Faculty - Saul Villeda, Ph.D.

Mechanisms of Brain Aging and Rejuvenation


Research Description

Aging alters both the regenerative capacity and functional integrity of the adult brain, and as a result steadily drives cognitive impairments and susceptibility to neurodegenerative disorders in healthy individuals. When considering the rate at which the human population is aging, it becomes imperative to identify means by which to maintain cognitive integrity by protecting against, or even counteracting, the effects of aging. Indeed, the ability to reverse aging in the brain could enable us to sidestep the effects of aging that promote vulnerability to neurodegenerative diseases altogether, providing a unique and unexplored therapeutic approach. Excitingly, we have recently shown that systemic manipulations such as heterochronic parabiosis (in which the circulatory system of an old and young animal are connected) or young plasma administration can partially reverse age-related loss of plasticity in the aged brain. As a consequence, we can now consider reactivating latent plasticity dormant in the aged brain as a means to rejuvenate regenerative, synaptic and cognitive functions late in life. Interestingly, heterochronic parabiosis studies have revealed an age-dependent bi-directionality in the influence of the systemic environment indicating pro-youthful factors in young blood elicit rejuvenation while pro-aging factors in old blood drive pre-mature aging. Correspondingly, it has been proposed that mitigating the effect of pro-aging factors in old blood may also provide an effective approach to rejuvenate aging phenotypes.
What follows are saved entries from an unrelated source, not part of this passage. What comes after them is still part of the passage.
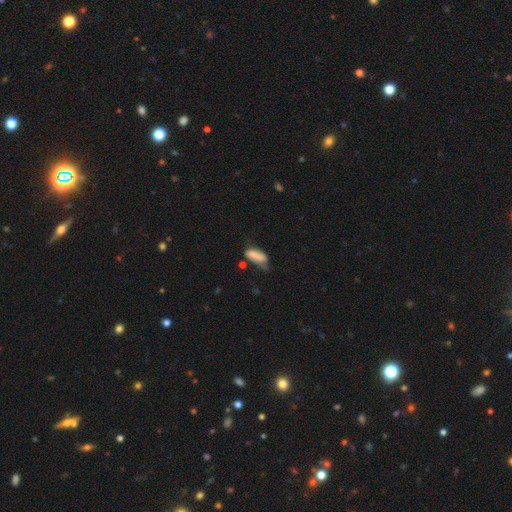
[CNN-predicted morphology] smooth 78%, featured or disk 13%, star or artifact 9%. Down the decision tree: how rounded — in between (71%); merging — minor disturbance (37%).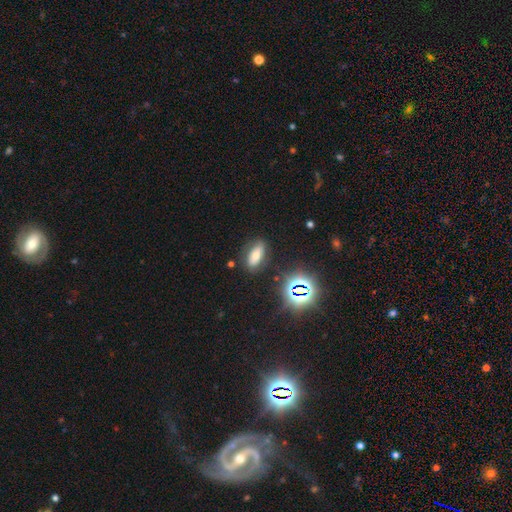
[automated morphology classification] type=smooth (58%); roundness=in between (80%); merging=none (79%).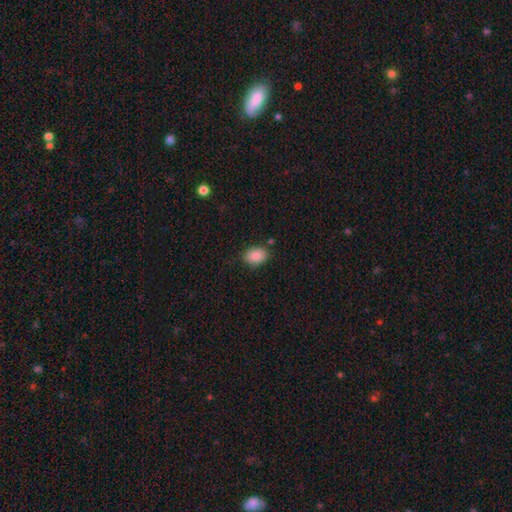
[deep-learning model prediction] smooth_or_featured: smooth (p=0.88) [alt: star or artifact p=0.08]
how_rounded: in between (p=0.78) [alt: round p=0.21]
merging: none (p=0.80) [alt: minor disturbance p=0.14]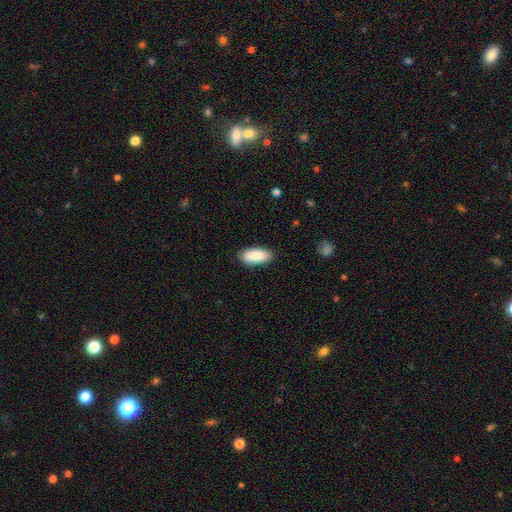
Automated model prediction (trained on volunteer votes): This appears to be a smooth galaxy with no disk features (86%) that is in between round and cigar-shaped (91%). Merging: none (86%).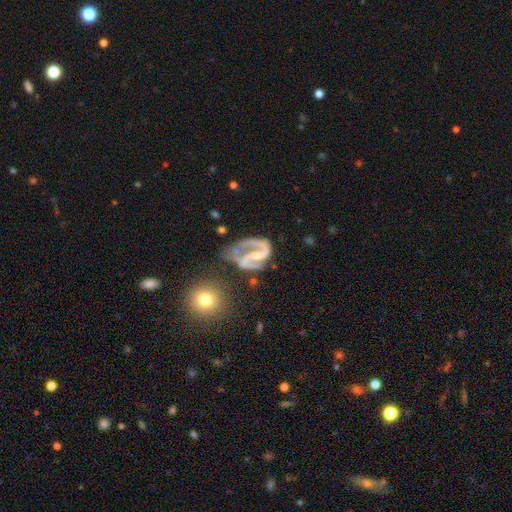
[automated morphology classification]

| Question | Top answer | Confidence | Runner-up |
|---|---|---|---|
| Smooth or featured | featured or disk | 92% | star or artifact (4%) |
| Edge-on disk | no | 98% | yes (2%) |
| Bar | strong | 43% | weak (37%) |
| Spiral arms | yes | 97% | no (3%) |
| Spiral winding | medium | 57% | loose (26%) |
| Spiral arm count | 2 | 87% | 1 (7%) |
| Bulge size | small | 59% | moderate (31%) |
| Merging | none | 43% | major disturbance (25%) |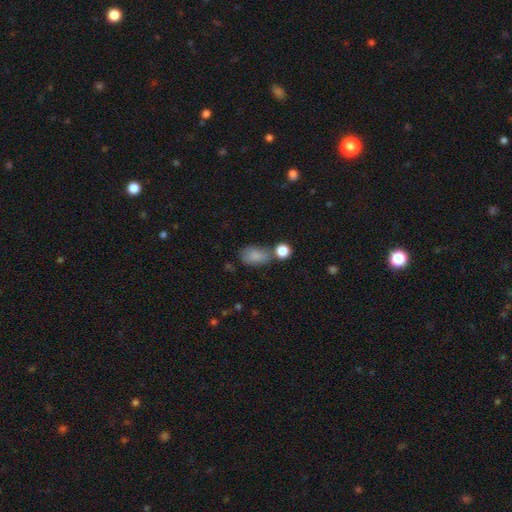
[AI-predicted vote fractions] Smooth or featured: smooth — 82% (star or artifact — 9%)
How rounded: in between — 87% (round — 11%)
Merging: none — 50% (minor disturbance — 23%)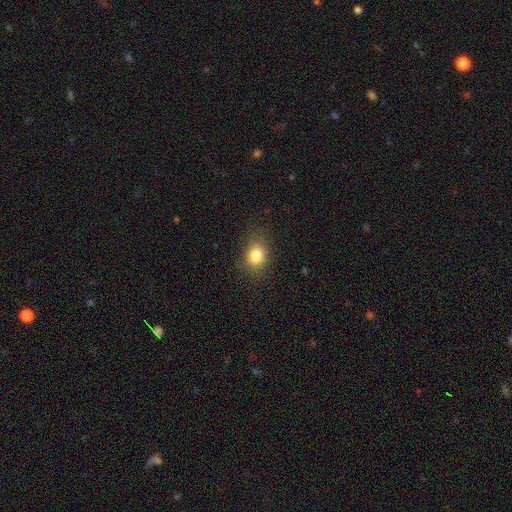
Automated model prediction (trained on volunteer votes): Morphology: type=smooth (81%); roundness=in between (53%); merging=none (80%).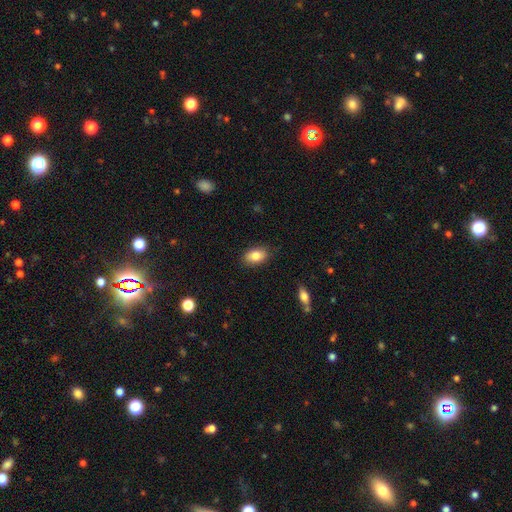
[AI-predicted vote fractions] This appears to be a smooth galaxy with no disk features (83%) that is in between round and cigar-shaped (88%). Merging: none (85%).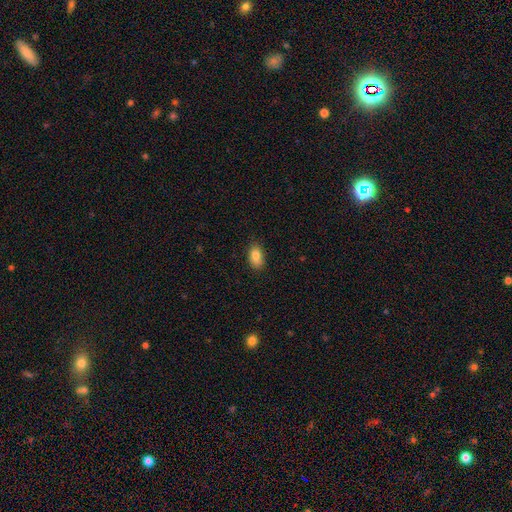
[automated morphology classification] Overall: smooth (84%). How rounded: in between (89%). Merging: none (83%).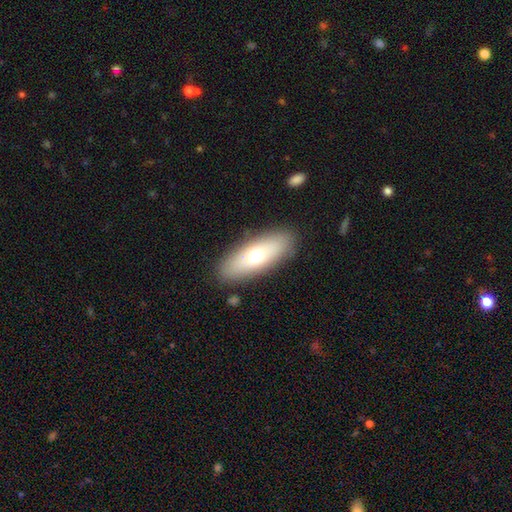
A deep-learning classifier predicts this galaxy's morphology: Smooth or featured: smooth — 63% (featured or disk — 30%)
How rounded: in between — 70% (cigar-shaped — 27%)
Merging: none — 87% (minor disturbance — 9%)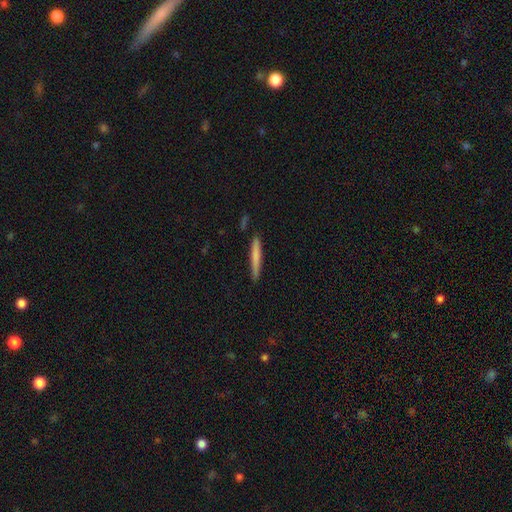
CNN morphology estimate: smooth 70%, featured or disk 25%, star or artifact 6%. Down the decision tree: how rounded — cigar-shaped (96%); merging — none (87%).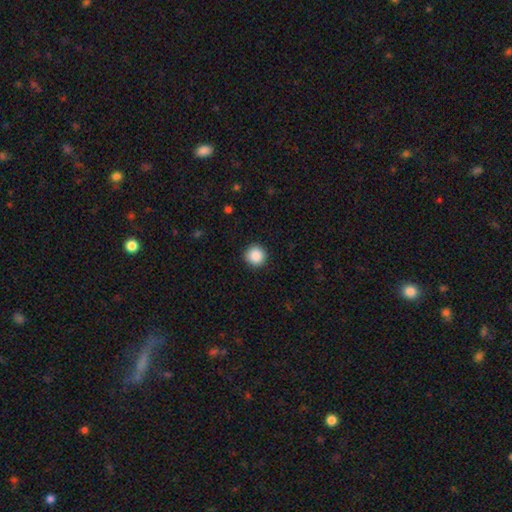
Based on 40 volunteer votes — Smooth or featured: smooth — 92% (star or artifact — 8%)
How rounded: round — 95% (in between — 5%)
Merging: none — 89% (minor disturbance — 8%)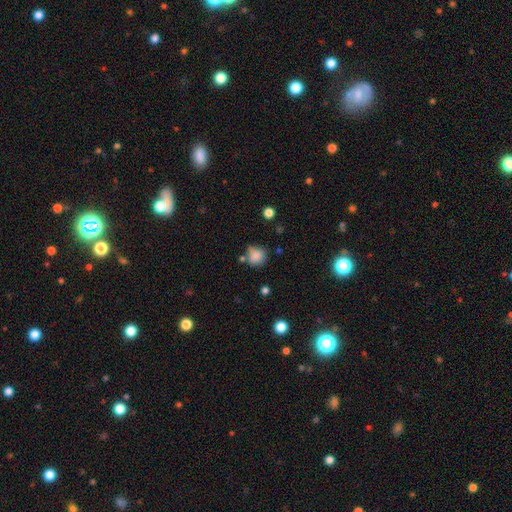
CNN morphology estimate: Smooth or featured?
  - smooth: 83% *
  - star or artifact: 10%
  - featured or disk: 6%
How rounded?
  - round: 85% *
  - in between: 14%
  - cigar-shaped: 1%
Merging?
  - none: 62% *
  - minor disturbance: 22%
  - merger: 10%
  - major disturbance: 6%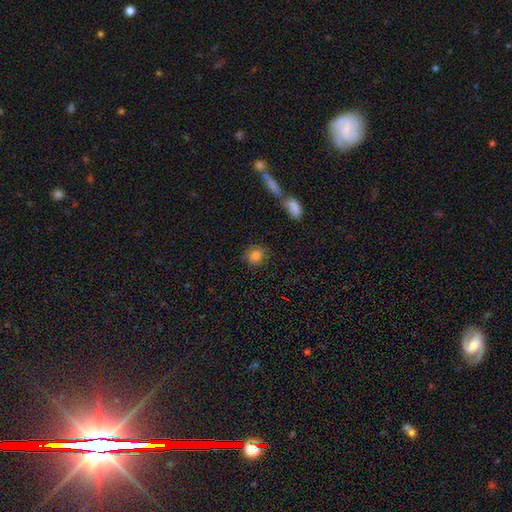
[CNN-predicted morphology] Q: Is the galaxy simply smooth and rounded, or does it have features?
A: smooth — 81%.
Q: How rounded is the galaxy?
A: round — 63%.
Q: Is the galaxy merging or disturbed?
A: none — 80%.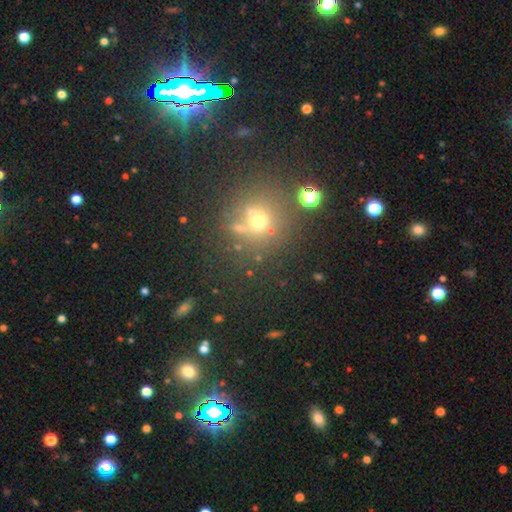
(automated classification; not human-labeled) Smooth or featured?
  - star or artifact: 51% *
  - smooth: 38%
  - featured or disk: 11%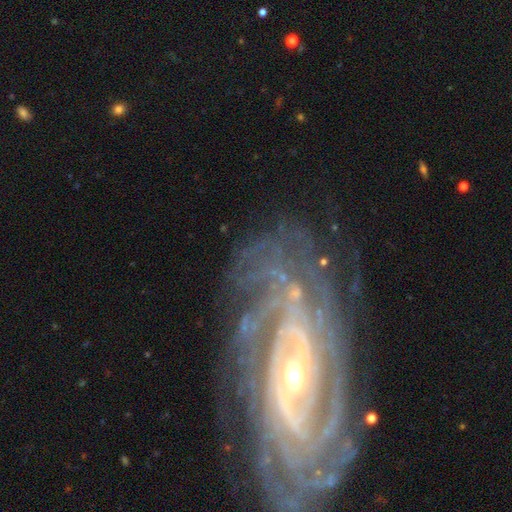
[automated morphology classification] smooth_or_featured: featured or disk (p=0.88) [alt: star or artifact p=0.07]
disk_edge_on: no (p=0.94) [alt: yes p=0.06]
bar: strong (p=0.35) [alt: no p=0.34]
has_spiral_arms: yes (p=0.94) [alt: no p=0.06]
spiral_winding: tight (p=0.69) [alt: medium p=0.24]
spiral_arm_count: can't tell (p=0.30) [alt: 2 p=0.23]
bulge_size: moderate (p=0.53) [alt: small p=0.40]
merging: none (p=0.68) [alt: minor disturbance p=0.18]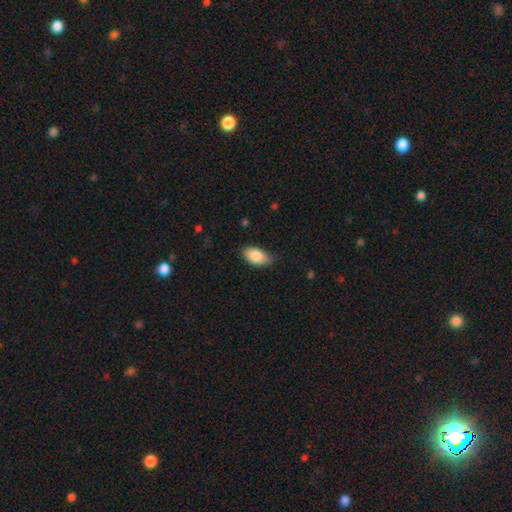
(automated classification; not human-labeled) Smooth or featured: smooth — 85% (featured or disk — 9%)
How rounded: in between — 94% (round — 4%)
Merging: none — 74% (minor disturbance — 22%)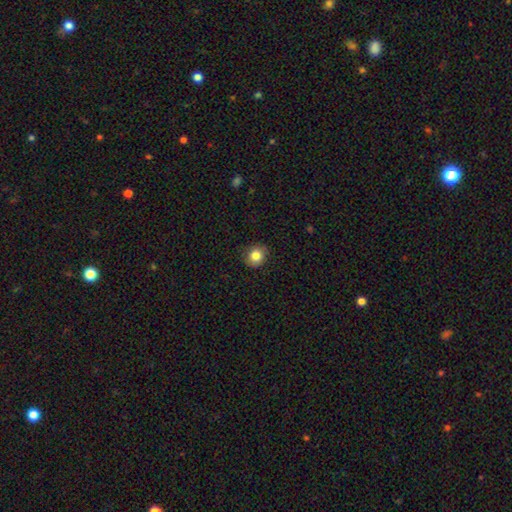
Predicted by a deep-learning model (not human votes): Smooth or featured? smooth (83%)
How rounded? round (80%)
Merging? none (86%)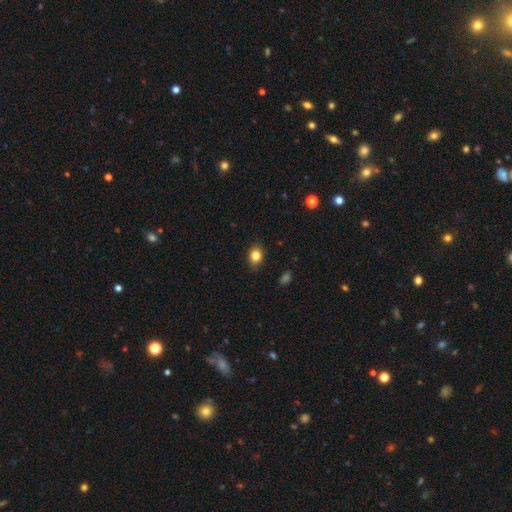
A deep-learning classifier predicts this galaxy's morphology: The model was most divided on "how rounded": in between: 61%, round: 38%, cigar-shaped: 1%. More confident: merging — none (86%); smooth or featured — smooth (82%).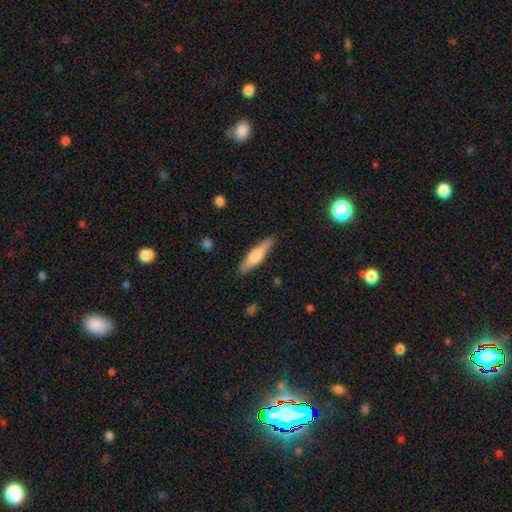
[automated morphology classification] Smooth or featured: smooth — 57% (featured or disk — 37%)
How rounded: cigar-shaped — 76% (in between — 22%)
Merging: none — 88% (minor disturbance — 9%)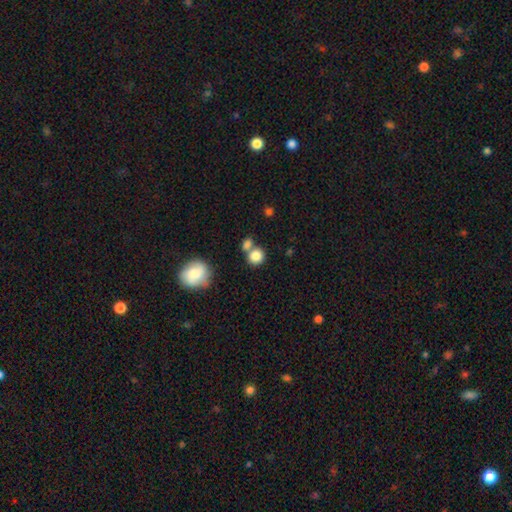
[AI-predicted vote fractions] This is clearly a smooth galaxy (83%). How rounded: likely round (78%). Merging: possibly none (53%).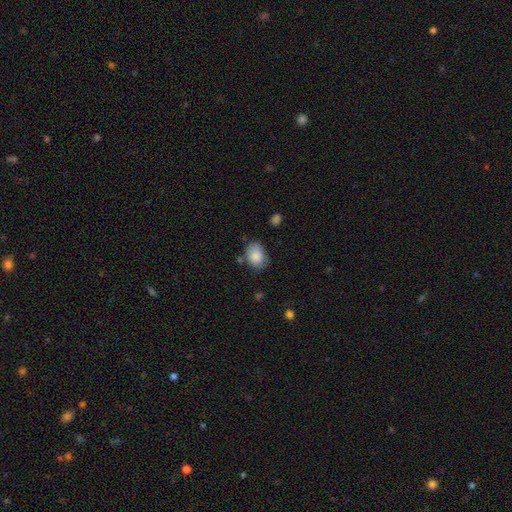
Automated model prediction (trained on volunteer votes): smooth-or-featured: smooth: 84% | featured or disk: 8% | star or artifact: 7%
  how-rounded: in between: 69% | round: 30% | cigar-shaped: 1%
  merging: none: 59% | minor disturbance: 29% | major disturbance: 7% | merger: 5%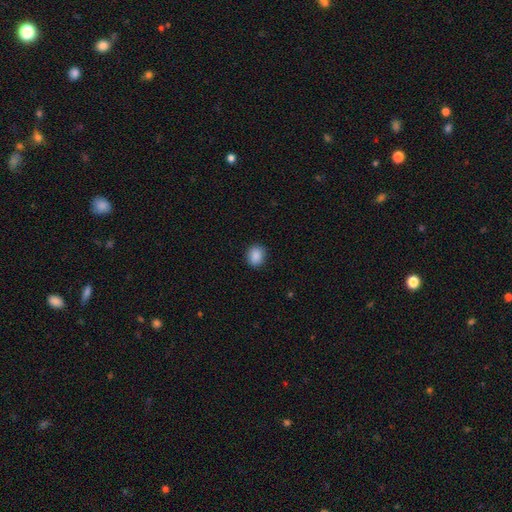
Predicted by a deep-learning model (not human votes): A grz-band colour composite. It shows a smooth galaxy with no disk features (89%) that is round (66%). Merging: none (89%).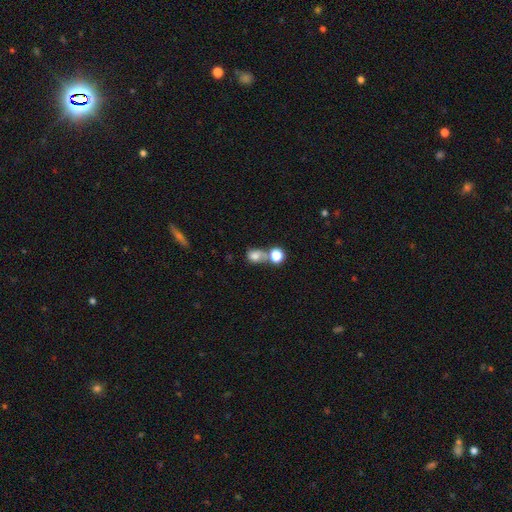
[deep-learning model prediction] The model was most divided on "how rounded": round: 56%, in between: 42%, cigar-shaped: 2%. Remaining: smooth or featured — smooth (74%); merging — merger (48%).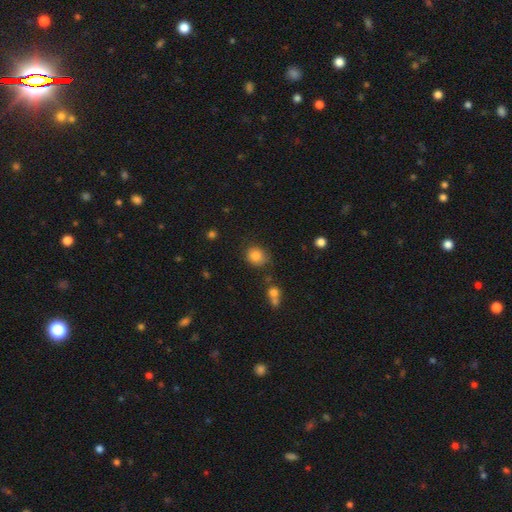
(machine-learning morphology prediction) smooth-or-featured: smooth: 83% | star or artifact: 11% | featured or disk: 6%
  how-rounded: round: 76% | in between: 23% | cigar-shaped: 1%
  merging: none: 76% | minor disturbance: 16% | major disturbance: 4% | merger: 4%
These findings promote strategies altering both systemic pro-youthful or pro-aging factors as exciting new approaches for brain rejuvenation. Our lab is interested in understanding what drives regenerative and cognitive impairments in the aging brain, and how the effects of aging can be reversed in the old brain. Ultimately, our goal is to elucidate cellular and molecular mechanisms that promote brain rejuvenation as a means by which to combat age-related neurodegeneration and cognitive dysfunction.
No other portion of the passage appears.